Input records:
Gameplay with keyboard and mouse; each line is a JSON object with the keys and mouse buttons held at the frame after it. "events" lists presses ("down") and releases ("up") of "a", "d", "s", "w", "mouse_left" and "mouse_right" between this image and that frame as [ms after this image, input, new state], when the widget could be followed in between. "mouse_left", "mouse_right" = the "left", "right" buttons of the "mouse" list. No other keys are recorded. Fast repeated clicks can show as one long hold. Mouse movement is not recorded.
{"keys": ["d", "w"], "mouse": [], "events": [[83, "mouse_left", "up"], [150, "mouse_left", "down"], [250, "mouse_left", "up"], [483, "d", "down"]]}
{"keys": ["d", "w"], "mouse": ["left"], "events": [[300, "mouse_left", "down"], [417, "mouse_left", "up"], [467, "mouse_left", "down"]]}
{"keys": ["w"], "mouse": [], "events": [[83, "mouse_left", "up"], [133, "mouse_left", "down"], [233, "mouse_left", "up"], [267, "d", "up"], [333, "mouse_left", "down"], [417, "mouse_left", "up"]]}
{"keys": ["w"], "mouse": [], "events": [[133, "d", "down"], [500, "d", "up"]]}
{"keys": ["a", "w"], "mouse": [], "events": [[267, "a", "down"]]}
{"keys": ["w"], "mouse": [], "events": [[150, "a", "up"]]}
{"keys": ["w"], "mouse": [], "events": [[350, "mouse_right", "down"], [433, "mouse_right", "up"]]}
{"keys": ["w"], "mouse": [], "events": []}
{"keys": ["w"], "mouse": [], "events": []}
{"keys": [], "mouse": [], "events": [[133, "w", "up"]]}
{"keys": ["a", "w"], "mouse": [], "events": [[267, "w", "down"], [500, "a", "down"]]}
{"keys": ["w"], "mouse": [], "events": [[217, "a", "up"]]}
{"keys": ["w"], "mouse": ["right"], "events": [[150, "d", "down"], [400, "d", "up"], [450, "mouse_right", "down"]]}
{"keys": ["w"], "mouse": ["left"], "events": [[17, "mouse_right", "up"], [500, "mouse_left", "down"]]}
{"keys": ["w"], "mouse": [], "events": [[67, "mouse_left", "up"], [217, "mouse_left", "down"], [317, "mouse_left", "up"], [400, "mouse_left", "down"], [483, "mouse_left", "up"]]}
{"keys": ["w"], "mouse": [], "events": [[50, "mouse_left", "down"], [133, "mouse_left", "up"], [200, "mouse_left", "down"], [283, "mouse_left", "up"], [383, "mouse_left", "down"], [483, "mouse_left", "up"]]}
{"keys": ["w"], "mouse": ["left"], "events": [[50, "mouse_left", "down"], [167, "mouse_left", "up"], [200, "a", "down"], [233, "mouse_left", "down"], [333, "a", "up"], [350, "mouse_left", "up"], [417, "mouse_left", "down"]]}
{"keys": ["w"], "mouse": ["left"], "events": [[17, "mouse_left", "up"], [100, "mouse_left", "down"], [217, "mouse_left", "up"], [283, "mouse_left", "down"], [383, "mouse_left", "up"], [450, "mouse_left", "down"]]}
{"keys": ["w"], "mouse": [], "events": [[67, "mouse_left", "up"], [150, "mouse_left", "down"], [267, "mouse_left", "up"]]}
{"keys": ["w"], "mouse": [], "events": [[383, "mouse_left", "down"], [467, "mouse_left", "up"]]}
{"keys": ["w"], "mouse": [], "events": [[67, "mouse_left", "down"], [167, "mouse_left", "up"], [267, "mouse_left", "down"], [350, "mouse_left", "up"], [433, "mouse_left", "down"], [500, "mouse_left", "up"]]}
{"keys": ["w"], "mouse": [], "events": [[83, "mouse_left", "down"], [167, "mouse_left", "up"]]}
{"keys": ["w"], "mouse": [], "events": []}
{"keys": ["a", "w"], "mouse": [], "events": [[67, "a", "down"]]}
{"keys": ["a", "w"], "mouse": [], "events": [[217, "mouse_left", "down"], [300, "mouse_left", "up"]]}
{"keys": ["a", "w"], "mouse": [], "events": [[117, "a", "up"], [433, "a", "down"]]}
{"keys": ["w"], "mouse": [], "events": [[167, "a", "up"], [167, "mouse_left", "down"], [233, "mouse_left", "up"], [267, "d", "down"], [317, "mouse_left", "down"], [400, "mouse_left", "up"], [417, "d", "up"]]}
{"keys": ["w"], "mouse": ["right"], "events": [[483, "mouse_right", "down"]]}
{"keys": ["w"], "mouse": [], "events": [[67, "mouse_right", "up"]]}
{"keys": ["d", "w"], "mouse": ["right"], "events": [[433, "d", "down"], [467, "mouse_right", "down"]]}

What you have to do:
Word for word, set down every line of the material above.

Written response:
Gameplay with keyboard and mouse; each line is a JSON object with the keys and mouse buttons held at the frame after it. "events" lists presses ("down") and releases ("up") of "a", "d", "s", "w", "mouse_left" and "mouse_right" between this image and that frame as [ms after this image, input, new state], when the widget could be followed in between. "mouse_left", "mouse_right" = the "left", "right" buttons of the "mouse" list. No other keys are recorded. Fast repeated clicks can show as one long hold. Mouse movement is not recorded.
{"keys": ["d", "w"], "mouse": [], "events": [[83, "mouse_left", "up"], [150, "mouse_left", "down"], [250, "mouse_left", "up"], [483, "d", "down"]]}
{"keys": ["d", "w"], "mouse": ["left"], "events": [[300, "mouse_left", "down"], [417, "mouse_left", "up"], [467, "mouse_left", "down"]]}
{"keys": ["w"], "mouse": [], "events": [[83, "mouse_left", "up"], [133, "mouse_left", "down"], [233, "mouse_left", "up"], [267, "d", "up"], [333, "mouse_left", "down"], [417, "mouse_left", "up"]]}
{"keys": ["w"], "mouse": [], "events": [[133, "d", "down"], [500, "d", "up"]]}
{"keys": ["a", "w"], "mouse": [], "events": [[267, "a", "down"]]}
{"keys": ["w"], "mouse": [], "events": [[150, "a", "up"]]}
{"keys": ["w"], "mouse": [], "events": [[350, "mouse_right", "down"], [433, "mouse_right", "up"]]}
{"keys": ["w"], "mouse": [], "events": []}
{"keys": ["w"], "mouse": [], "events": []}
{"keys": [], "mouse": [], "events": [[133, "w", "up"]]}
{"keys": ["a", "w"], "mouse": [], "events": [[267, "w", "down"], [500, "a", "down"]]}
{"keys": ["w"], "mouse": [], "events": [[217, "a", "up"]]}
{"keys": ["w"], "mouse": ["right"], "events": [[150, "d", "down"], [400, "d", "up"], [450, "mouse_right", "down"]]}
{"keys": ["w"], "mouse": ["left"], "events": [[17, "mouse_right", "up"], [500, "mouse_left", "down"]]}
{"keys": ["w"], "mouse": [], "events": [[67, "mouse_left", "up"], [217, "mouse_left", "down"], [317, "mouse_left", "up"], [400, "mouse_left", "down"], [483, "mouse_left", "up"]]}
{"keys": ["w"], "mouse": [], "events": [[50, "mouse_left", "down"], [133, "mouse_left", "up"], [200, "mouse_left", "down"], [283, "mouse_left", "up"], [383, "mouse_left", "down"], [483, "mouse_left", "up"]]}
{"keys": ["w"], "mouse": ["left"], "events": [[50, "mouse_left", "down"], [167, "mouse_left", "up"], [200, "a", "down"], [233, "mouse_left", "down"], [333, "a", "up"], [350, "mouse_left", "up"], [417, "mouse_left", "down"]]}
{"keys": ["w"], "mouse": ["left"], "events": [[17, "mouse_left", "up"], [100, "mouse_left", "down"], [217, "mouse_left", "up"], [283, "mouse_left", "down"], [383, "mouse_left", "up"], [450, "mouse_left", "down"]]}
{"keys": ["w"], "mouse": [], "events": [[67, "mouse_left", "up"], [150, "mouse_left", "down"], [267, "mouse_left", "up"]]}
{"keys": ["w"], "mouse": [], "events": [[383, "mouse_left", "down"], [467, "mouse_left", "up"]]}
{"keys": ["w"], "mouse": [], "events": [[67, "mouse_left", "down"], [167, "mouse_left", "up"], [267, "mouse_left", "down"], [350, "mouse_left", "up"], [433, "mouse_left", "down"], [500, "mouse_left", "up"]]}
{"keys": ["w"], "mouse": [], "events": [[83, "mouse_left", "down"], [167, "mouse_left", "up"]]}
{"keys": ["w"], "mouse": [], "events": []}
{"keys": ["a", "w"], "mouse": [], "events": [[67, "a", "down"]]}
{"keys": ["a", "w"], "mouse": [], "events": [[217, "mouse_left", "down"], [300, "mouse_left", "up"]]}
{"keys": ["a", "w"], "mouse": [], "events": [[117, "a", "up"], [433, "a", "down"]]}
{"keys": ["w"], "mouse": [], "events": [[167, "a", "up"], [167, "mouse_left", "down"], [233, "mouse_left", "up"], [267, "d", "down"], [317, "mouse_left", "down"], [400, "mouse_left", "up"], [417, "d", "up"]]}
{"keys": ["w"], "mouse": ["right"], "events": [[483, "mouse_right", "down"]]}
{"keys": ["w"], "mouse": [], "events": [[67, "mouse_right", "up"]]}
{"keys": ["d", "w"], "mouse": ["right"], "events": [[433, "d", "down"], [467, "mouse_right", "down"]]}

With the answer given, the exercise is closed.